Cryptocurrency Market Volatility
The crypto market has always been volatile since its inception. However, after the covid crisis, not just blockchain enthusiasts, but even commoners are looking forward to entering this market. The rapid growth in blockchain technology and multiple developments over its use cases have increased the value of cryptocurrencies significantly. There are multiple factors responsible for volatility in the crypto market.
- Demand and Supply
Cryptocurrencies are not backed by any government or corporation, they are backed by the blockchain technology upon which they are built. Hence, the price of a cryptocurrency is simply based on demand and supply.
Most cryptocurrencies have limited supply and when they come into the trend or provide a proper use case, their demand increases.
It is simple enough to understand that “high demand” and “low supply” will eventually increase the value of a token or cryptocurrency. It also means that when the use case is over, supply increases and demand decreases, and consequently, the value also drops quickly.
- Lack of regulatory authority
Lack of regulatory authority is also a major reason behind the market volatility. Unlike any other asset classes that have some sort of regulatory authority governing them, cryptocurrencies are by their very nature not controlled by any entity in the traditional sense as fiat currency or equity or bonds are.
- The Sentiment Factor
With the growing popularity of crypto, more and more investors will start to understand the factors responsible for influencing the market.
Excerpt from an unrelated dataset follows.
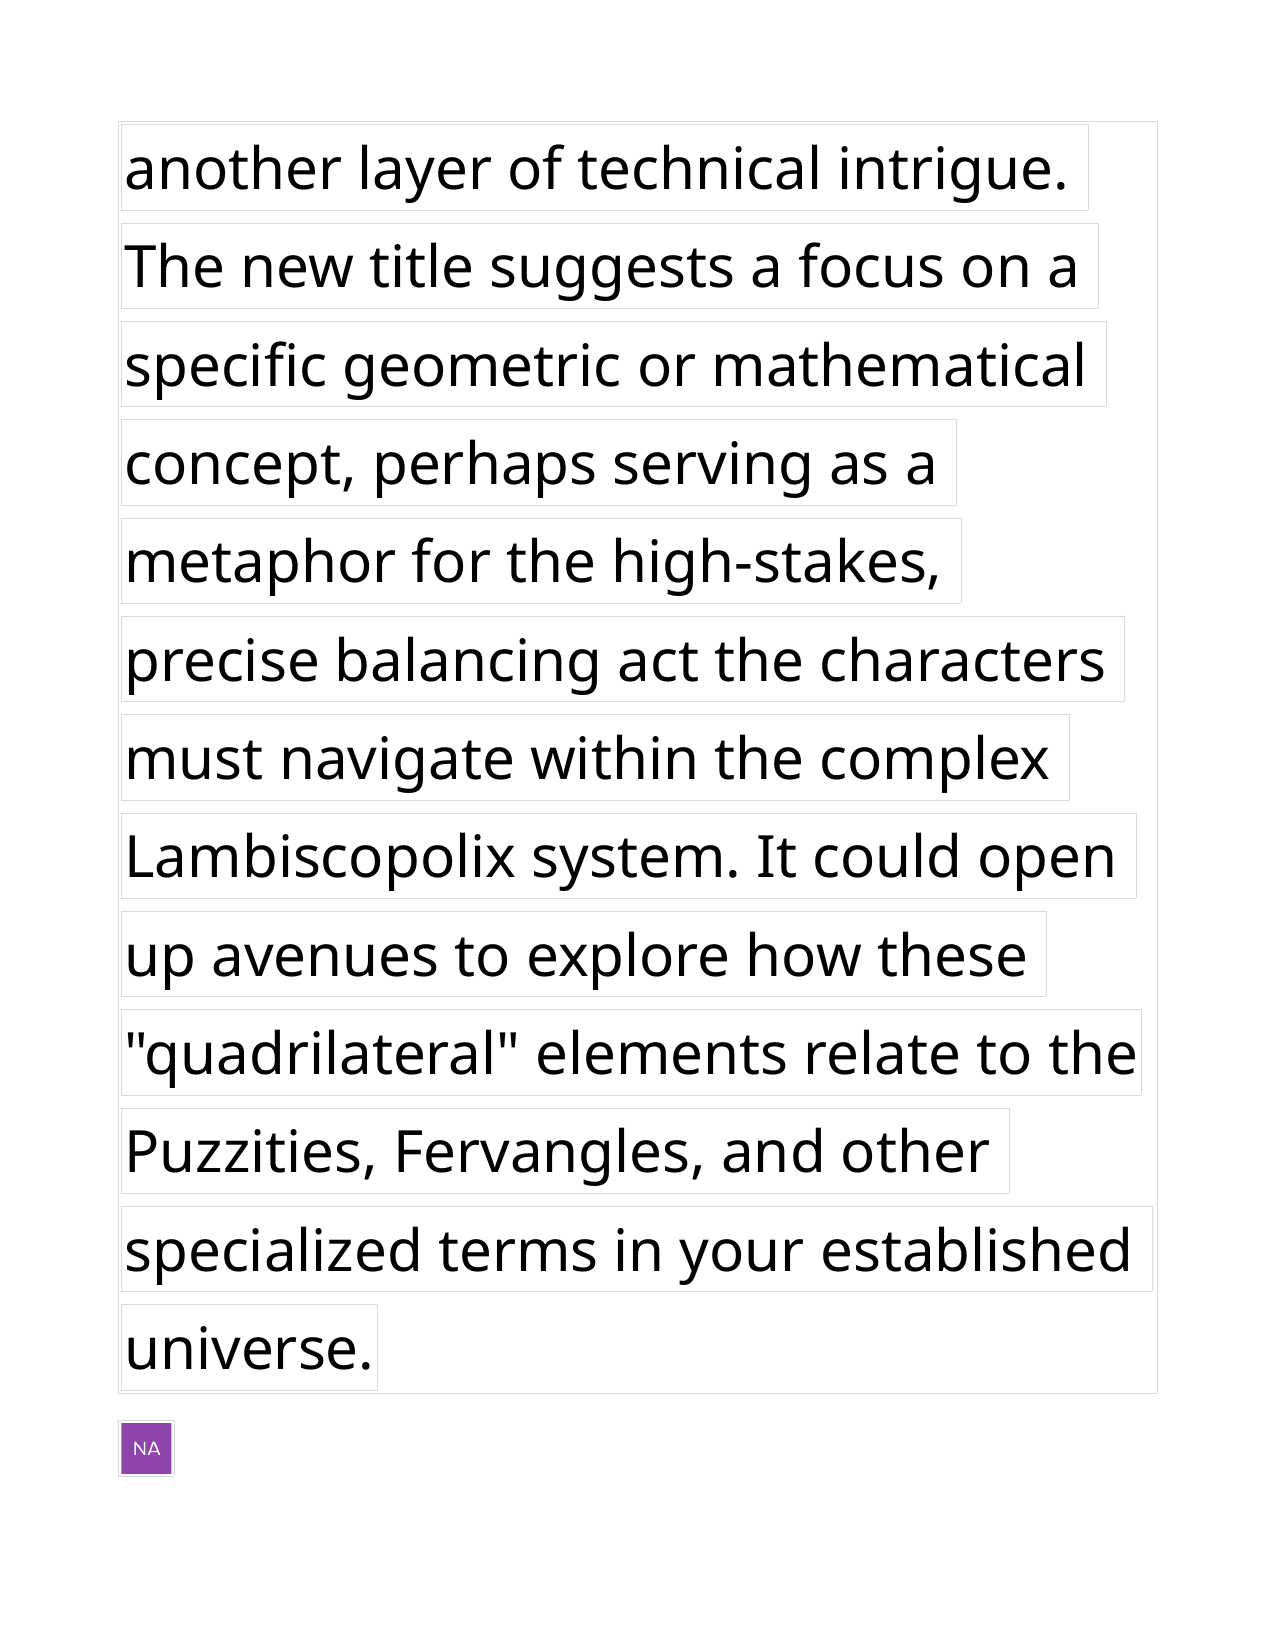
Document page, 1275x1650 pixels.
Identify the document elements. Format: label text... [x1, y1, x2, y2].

text another layer of technical intrigue. The new title suggests a focus on a specific geometric or mathematical concept, perhaps serving as a metaphor for the high-stakes, precise balancing act the characters must navigate within the complex Lambiscopolix system. It could open up avenues to explore how these "quadrilateral" elements relate to the Puzzities, Fervangles, and other specialized terms in your established universe. [119, 122, 1157, 1393]
picture [121, 1423, 172, 1474]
Till then, most of the movement is speculative in nature as investors are buying or selling purely based on sentiment.
Many young investors are entering the crypto market to earn quickly. However, when they lose a lot, they usually quit the market; which in turn, increases the market volatility.
Investing in cryptocurrency is safe, there are risks involved but aren’t there high risks in a traditional market too? As an investor, you should be competent enough to trade wisely. Cryptocurrencies also provide hedging instruments to you to lower your risks. Before you invest in anything you should do your own research.